作業要求
1 – 請根據下方的Hive數倉建模說明,回答以下問題:
(a) ODS層表所指定的LOCATION路徑為何?
(b) DWD層表中Purchase_Amount欄位的資料類型為何?
(c) DWD層表以哪個欄位作為分區欄位?
2 – 請輸出下方Hive數倉建模說明中自“COMMENT '跨境電商交易原始數據ODS層(與CSV字段1:1對應)'”起至“-- 3. DWD層:明細數據層(100%匹配Spark清洗結果)”止的段落,內容須與原文一致。
3 – 請接續下方的Hive數倉建模說明,從其最後一行之後續寫。

文件段落
目錄
實現步驟:
1、Hive數倉建模
2、執行Hive建表腳本
3、業務分析
①基礎驗證腳本
②業務分析腳本
4、提交到git倉庫(對應自己的文件)
案例小結
實現步驟:
1、Hive數倉建模
在scripts目錄創建 HQL 腳本,定義兩層表結構,直接關聯 HDFS 清洗後的數據:
-- 1. 數倉數據庫初始化(保留原邏輯,確保冪等性)
CREATE DATABASE IF NOT EXISTS ecommerce_dw;
USE ecommerce_dw;
-- 2. ODS層:原始數據層
-- 字段名與CSV完全一致,類型統一為STRING(保留原始格式,避免轉換失敗)
CREATE EXTERNAL TABLE IF NOT EXISTS ods_ecommerce_transactions (
Transaction_ID STRING COMMENT '交易ID(原始格式,Spark清洗前為字符串)',
User_Name STRING COMMENT '用户名(用户唯一標識,CSV原始字段)',
Age STRING COMMENT '用户年齡(原始格式,Spark後續轉為INT)',
Country STRING COMMENT '交易國家(與CSV一致)',
Product_Category STRING COMMENT '商品品類(原始格式)',
Purchase_Amount STRING COMMENT '交易金額(原始格式,Spark後續轉為DECIMAL)',
Payment_Method STRING COMMENT '支付方式(原始格式)',
Transaction_Date STRING COMMENT '交易日期(原始格式:yyyy/M/d)'
)
COMMENT '跨境電商交易原始數據ODS層(與CSV字段1:1對應)'
ROW FORMAT DELIMITED
FIELDS TERMINATED BY ','
STORED AS TEXTFILE
LOCATION 'hdfs://node1:9000/user/hadoop/ecommerce_dw/raw_data/transactions/'
TBLPROPERTIES (
'skip.header.line.count' = '1',
'serialization.encoding' = 'UTF-8'
);
-- 3. DWD層:明細數據層(100%匹配Spark清洗結果)
CREATE EXTERNAL TABLE IF NOT EXISTS dwd_ecommerce_transactions (
Transaction_ID INT COMMENT '交易ID(清洗後去重去空)',
User_Name STRING COMMENT '用户名(用户唯一標識)',
Age INT COMMENT '用户年齡(18-100歲,過濾異常值)',
Country STRING COMMENT '交易國家',
Product_Category STRING COMMENT '商品品類',
Purchase_Amount DECIMAL(10,2) COMMENT '交易金額(保留2位小數,單位:默認美元)',
Payment_Method STRING COMMENT '支付方式',
Transaction_Date DATE COMMENT '交易日期(yyyy-MM-dd)'
)
COMMENT '跨境電商交易清洗明細DWD層(與Spark輸出對齊)'
PARTITIONED BY (dt DATE COMMENT '分區字段:交易日期(按日分區)')

擷取資料
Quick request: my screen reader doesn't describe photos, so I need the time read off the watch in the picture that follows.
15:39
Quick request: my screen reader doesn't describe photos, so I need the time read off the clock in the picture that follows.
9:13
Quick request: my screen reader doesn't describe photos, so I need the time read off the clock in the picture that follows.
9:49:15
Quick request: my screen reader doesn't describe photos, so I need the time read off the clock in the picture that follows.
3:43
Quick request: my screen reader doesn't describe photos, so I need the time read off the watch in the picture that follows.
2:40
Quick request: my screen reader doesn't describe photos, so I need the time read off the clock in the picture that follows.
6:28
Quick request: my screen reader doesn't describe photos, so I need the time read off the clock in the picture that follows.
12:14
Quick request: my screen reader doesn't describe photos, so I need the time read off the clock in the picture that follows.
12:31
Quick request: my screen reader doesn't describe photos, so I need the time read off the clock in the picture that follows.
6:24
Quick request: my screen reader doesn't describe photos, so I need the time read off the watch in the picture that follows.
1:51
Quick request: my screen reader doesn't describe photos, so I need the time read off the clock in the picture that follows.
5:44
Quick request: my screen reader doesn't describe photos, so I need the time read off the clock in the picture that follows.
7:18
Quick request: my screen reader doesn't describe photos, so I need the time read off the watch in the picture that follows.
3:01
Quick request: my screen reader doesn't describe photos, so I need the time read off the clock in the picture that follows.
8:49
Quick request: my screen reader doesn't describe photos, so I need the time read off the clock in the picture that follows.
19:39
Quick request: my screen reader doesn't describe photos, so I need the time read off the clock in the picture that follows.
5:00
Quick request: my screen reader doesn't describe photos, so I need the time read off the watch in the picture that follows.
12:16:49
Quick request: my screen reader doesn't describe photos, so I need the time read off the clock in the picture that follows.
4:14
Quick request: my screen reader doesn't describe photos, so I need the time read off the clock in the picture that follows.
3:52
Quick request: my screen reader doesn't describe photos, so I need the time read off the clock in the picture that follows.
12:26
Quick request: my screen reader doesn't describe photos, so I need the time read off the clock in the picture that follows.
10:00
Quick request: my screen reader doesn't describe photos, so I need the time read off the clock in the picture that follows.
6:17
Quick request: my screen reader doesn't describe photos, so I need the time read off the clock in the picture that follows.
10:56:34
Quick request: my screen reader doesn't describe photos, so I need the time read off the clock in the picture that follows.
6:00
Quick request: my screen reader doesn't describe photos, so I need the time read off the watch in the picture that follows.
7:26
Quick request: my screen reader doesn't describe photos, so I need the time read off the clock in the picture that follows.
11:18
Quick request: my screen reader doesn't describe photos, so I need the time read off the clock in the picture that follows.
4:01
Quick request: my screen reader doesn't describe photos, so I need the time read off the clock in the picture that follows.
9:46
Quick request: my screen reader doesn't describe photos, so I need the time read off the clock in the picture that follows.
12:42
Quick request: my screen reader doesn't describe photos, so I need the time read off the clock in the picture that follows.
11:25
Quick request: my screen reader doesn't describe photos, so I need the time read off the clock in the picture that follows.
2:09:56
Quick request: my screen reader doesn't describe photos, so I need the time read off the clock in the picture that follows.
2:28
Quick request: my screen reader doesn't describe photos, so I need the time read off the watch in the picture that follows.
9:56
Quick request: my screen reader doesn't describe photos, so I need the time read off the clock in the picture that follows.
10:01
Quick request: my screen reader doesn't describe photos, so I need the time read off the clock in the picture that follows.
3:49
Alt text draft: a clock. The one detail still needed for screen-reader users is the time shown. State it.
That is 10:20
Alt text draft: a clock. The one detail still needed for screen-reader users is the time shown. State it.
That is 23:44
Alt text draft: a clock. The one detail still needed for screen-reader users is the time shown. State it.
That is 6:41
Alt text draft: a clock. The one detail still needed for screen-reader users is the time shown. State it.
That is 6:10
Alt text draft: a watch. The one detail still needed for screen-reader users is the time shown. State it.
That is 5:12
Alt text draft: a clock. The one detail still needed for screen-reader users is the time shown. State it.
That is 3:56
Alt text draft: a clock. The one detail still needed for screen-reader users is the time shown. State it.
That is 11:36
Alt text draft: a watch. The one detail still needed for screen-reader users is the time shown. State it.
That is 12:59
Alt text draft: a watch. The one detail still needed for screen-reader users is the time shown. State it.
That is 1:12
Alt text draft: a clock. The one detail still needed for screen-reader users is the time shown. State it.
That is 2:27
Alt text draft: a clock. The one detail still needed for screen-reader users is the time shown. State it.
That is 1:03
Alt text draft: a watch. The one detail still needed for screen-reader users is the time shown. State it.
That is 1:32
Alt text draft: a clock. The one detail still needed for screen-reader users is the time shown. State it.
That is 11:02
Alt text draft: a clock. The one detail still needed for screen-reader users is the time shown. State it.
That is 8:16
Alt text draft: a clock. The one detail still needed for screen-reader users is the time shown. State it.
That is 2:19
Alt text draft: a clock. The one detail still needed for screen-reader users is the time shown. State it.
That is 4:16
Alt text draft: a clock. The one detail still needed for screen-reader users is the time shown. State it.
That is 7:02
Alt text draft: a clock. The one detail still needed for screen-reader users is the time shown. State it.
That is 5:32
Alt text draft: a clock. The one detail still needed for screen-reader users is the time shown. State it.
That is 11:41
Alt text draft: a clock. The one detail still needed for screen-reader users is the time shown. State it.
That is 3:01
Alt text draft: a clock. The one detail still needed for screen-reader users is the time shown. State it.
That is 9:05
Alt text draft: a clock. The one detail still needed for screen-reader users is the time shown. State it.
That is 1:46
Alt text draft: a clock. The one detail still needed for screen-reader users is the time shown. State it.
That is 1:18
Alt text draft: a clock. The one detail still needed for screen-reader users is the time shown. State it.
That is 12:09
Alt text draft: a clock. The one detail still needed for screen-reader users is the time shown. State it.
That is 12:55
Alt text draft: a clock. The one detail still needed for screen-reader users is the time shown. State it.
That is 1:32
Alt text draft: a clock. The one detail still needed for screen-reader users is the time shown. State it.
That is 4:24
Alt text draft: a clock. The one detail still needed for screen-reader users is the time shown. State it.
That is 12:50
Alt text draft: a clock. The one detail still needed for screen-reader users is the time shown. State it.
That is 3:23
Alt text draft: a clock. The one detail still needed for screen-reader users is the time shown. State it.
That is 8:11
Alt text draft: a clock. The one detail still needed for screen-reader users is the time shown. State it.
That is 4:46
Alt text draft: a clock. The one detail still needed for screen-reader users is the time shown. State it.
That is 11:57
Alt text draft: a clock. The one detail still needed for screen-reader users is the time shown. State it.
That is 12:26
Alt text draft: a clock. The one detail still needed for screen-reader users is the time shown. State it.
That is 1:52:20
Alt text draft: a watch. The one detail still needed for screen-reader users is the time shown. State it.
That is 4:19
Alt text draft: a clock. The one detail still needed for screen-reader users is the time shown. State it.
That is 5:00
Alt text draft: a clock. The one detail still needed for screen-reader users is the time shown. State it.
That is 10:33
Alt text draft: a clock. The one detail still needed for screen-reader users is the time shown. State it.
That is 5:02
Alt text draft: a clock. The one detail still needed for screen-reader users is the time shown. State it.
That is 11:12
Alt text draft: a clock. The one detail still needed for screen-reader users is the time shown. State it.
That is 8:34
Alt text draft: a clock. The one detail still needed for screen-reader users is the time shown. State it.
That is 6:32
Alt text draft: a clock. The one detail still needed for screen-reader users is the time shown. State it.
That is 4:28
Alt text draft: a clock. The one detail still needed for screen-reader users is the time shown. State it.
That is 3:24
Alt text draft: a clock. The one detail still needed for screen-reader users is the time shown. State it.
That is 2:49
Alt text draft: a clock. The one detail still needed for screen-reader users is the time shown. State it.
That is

練習答案
1 –
(a) hdfs://node1:9000/user/hadoop/ecommerce_dw/raw_data/transactions/
(b) DECIMAL(10,2)
(c) dt

2 –
COMMENT '跨境電商交易原始數據ODS層(與CSV字段1:1對應)'
ROW FORMAT DELIMITED
FIELDS TERMINATED BY ','
STORED AS TEXTFILE
LOCATION 'hdfs://node1:9000/user/hadoop/ecommerce_dw/raw_data/transactions/'
TBLPROPERTIES (
'skip.header.line.count' = '1',
'serialization.encoding' = 'UTF-8'
);
-- 3. DWD層:明細數據層(100%匹配Spark清洗結果)

3 –
STORED AS PARQUET
LOCATION 'hdfs://node1:9000/user/hadoop/ecommerce_dw/processed_data/transactions_clean/'
TBLPROPERTIES (
'parquet.compression' = 'snappy',
'external.table.purge' = 'true'
);
-- 4. DWD層分區元數據
-- Spark按分區寫入Parquet後,Hive需刷新分區才能識別新增數據
MSCK REPAIR TABLE dwd_ecommerce_transactions;
2、執行Hive建表腳本
# 1. 確保Hive Metastore和HiveServer2已啓動(之前步驟已啓動,若未啓動則執行)
nohup hive --service metastore &
nohup hive --service hiveserver2 &
# 2. 執行HQL腳本(-f:指定腳本文件)
hive -f /home/Hadoop/ecommerce_dw_project/scripts/hive_create_table.hql
# 3. 驗證表是否創建成功(進入Hive CLI查看)
hive
USE ecommerce_dw;
SHOW TABLES; # 預期輸出:ods_ecommerce_transactions、dwd_ecommerce_transactions
DESC dwd_ecommerce_transactions; # 查看DWD表結構
SELECT * FROM dwd_ecommerce_transactions LIMIT 10; # 查看錶數據(能正常顯示則成功)
quit; # 退出Hive CLI
3、業務分析
在scripts目錄建分析腳本
①基礎驗證腳本
功能:驗證 ODS/DWD 層數據完整性、一致性,確保數據鏈路通暢。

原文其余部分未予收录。